Is the #bigdata useful for credit risk analysis?
In last few months, there has been an increasing discussion about Big Data and how people can exploit it efficiently to improve their own models. We in modeFinance can say that we have Big Data (through an agreement with Bureau van Dijk, all financial data of more than 70 million corporates in over 200 countries … let’s say hundreds and thousands of digitized financial statements!) and we deal with credit risk analysis, practically assign the credit rating and the commercial credit limit to all companies around the world. But do we use the Big Data in our work?
The answer is yes, but with caution! Now I will try to explain briefly why!
I taught Fundamentals of Numerical Design for a while at the University of Trieste (Now, I am teaching Fluid Dynamics) and I also developed numerical models that can help engineers improve their products. Among the methods that I taught (and I continue to develop) there are all machine learning methods (although- as an academician- I should not be giving but, here is the link Wiki ).
In a nutshell and a simplistic way: these methods that learn from the data given to divide them into categories (look at the figure 1). Basically, the Machine Learning model creates the blue line to separate the green circles from red squares (circles and squares are our data).
If you think that the squares are companies that failed historically and the circles are healthy businesses, one could say that the Machine Learning is just right model for you: you have practically created a mathematical model that separates companies from healthy ones from not healthy ones! (Figure 2).
But there is one big problem: you have to have a COMPLETE database in your own hands, that is; you have to be able to know the whole universe, both healthy companies and companies which went bankrupt. And here come big problems: in Italy, thanks to the very efficient work of Chambers of Commerce and Companies’ Registry, we have this database, also in some European countries (such as France, Spain and UK), but outside of Europe? Absolutely missing: Machine Learning therefore will be fine for Italy and a few other countries, but it absolutely is not suitable for all over the world! Well then it is a problem!
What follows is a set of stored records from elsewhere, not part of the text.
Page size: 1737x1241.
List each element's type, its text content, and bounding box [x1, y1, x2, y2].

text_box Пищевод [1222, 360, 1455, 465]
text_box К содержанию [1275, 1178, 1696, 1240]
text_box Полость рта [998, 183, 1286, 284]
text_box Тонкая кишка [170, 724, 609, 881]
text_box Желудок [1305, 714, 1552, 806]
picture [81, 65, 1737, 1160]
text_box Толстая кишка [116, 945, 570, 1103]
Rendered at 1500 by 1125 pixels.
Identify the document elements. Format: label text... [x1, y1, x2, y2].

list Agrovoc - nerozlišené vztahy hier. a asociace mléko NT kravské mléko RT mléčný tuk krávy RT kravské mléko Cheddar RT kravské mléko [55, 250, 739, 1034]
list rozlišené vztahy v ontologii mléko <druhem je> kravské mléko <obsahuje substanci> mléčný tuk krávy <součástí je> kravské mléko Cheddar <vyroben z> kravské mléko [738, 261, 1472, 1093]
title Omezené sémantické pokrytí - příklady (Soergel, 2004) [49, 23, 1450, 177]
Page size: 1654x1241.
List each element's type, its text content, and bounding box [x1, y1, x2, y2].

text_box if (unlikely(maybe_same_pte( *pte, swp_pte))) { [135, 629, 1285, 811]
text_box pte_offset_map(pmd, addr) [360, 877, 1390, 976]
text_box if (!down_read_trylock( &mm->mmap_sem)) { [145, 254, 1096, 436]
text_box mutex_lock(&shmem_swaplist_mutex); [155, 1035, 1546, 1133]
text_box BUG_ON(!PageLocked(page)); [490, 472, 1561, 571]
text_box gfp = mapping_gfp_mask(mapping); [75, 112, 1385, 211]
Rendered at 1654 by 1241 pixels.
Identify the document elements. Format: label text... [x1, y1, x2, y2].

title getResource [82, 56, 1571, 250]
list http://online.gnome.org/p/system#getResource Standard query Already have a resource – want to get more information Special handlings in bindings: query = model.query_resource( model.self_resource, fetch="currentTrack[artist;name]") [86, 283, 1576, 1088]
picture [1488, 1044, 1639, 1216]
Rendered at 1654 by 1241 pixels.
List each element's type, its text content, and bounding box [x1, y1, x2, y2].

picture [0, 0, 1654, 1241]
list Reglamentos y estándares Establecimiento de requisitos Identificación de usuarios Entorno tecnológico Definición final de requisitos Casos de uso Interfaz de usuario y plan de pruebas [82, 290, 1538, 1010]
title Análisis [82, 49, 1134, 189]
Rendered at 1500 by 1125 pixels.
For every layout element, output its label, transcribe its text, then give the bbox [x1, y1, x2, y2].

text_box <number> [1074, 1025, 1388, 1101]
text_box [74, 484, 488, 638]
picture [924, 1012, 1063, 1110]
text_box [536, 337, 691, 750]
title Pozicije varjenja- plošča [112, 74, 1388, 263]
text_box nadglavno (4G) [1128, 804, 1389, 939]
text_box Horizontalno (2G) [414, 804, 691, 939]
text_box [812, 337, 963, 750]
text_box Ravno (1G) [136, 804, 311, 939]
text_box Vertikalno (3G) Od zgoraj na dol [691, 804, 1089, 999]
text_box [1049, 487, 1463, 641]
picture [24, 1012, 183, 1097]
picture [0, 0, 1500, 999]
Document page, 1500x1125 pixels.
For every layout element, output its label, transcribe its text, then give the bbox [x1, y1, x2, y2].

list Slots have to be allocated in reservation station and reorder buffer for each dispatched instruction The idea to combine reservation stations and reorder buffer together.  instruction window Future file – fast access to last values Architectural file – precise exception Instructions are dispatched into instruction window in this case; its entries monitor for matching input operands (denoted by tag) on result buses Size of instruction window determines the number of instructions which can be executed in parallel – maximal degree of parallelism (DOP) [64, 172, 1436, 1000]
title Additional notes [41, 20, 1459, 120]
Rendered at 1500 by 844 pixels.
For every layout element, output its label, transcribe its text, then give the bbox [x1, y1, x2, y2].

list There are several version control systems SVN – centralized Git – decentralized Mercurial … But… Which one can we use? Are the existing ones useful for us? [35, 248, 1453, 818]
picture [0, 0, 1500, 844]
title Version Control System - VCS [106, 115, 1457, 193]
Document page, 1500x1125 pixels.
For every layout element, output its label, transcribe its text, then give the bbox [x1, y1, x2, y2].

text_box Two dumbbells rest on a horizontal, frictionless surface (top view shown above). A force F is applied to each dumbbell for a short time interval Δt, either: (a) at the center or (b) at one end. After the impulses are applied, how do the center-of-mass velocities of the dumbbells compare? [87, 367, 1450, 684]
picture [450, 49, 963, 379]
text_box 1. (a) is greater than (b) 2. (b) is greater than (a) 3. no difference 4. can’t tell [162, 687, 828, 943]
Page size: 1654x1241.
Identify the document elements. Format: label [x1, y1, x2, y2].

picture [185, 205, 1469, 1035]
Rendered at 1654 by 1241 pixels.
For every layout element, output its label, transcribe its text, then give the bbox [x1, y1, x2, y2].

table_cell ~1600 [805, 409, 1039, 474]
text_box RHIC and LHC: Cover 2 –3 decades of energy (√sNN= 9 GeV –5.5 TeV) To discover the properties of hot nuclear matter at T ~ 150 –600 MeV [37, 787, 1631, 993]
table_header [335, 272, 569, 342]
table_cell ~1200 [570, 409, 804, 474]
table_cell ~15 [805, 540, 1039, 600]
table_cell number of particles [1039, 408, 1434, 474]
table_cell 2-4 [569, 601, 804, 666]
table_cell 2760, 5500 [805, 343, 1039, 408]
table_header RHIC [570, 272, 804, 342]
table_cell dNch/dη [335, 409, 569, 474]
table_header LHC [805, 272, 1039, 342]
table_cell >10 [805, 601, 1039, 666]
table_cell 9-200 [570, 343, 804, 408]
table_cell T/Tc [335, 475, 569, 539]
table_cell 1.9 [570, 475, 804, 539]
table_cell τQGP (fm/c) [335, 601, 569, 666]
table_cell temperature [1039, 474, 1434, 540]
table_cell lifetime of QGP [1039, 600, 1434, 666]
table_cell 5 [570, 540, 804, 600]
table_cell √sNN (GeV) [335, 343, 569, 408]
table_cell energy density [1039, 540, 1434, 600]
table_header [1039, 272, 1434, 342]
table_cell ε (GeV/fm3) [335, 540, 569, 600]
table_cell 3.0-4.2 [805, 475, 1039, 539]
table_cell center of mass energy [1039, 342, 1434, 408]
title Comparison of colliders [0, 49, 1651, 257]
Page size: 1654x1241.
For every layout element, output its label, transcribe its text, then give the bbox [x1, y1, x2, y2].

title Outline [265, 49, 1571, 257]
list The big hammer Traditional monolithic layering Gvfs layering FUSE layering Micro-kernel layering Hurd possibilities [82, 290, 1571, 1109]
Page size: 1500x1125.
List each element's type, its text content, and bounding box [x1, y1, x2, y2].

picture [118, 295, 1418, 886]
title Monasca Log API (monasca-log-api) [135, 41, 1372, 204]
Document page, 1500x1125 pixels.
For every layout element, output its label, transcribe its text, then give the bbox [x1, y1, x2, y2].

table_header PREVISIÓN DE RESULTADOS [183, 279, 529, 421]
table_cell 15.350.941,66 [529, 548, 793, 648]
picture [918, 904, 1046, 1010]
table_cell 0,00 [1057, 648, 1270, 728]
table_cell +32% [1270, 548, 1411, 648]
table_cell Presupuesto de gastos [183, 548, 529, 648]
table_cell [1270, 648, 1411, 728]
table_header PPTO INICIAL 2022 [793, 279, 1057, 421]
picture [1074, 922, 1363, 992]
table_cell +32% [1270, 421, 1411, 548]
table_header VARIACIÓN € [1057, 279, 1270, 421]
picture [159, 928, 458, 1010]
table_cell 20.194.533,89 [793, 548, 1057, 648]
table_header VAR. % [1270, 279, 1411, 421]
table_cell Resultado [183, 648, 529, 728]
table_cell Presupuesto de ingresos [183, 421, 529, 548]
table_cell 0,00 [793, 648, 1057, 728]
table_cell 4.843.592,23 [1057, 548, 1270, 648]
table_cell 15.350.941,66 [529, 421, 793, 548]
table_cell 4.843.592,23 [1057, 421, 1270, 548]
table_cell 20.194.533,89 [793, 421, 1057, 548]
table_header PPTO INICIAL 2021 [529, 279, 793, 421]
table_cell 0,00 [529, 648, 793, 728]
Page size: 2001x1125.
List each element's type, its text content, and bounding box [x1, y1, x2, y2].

Can we say Big Data does not serve in our field, so that modeFinance should not use the huge amount of data held? No, Big Data is fundamental and modeFinance uses it daily, but with caution: using them to understand the economic environment in which a company operates (a service company in India operates in a completely different environment from an Italian industrial enterprise) is one thing, but exploiting the Big Data DIRECTLY to build the evaluation model is another thing which we modeFinance find particularly dangerous.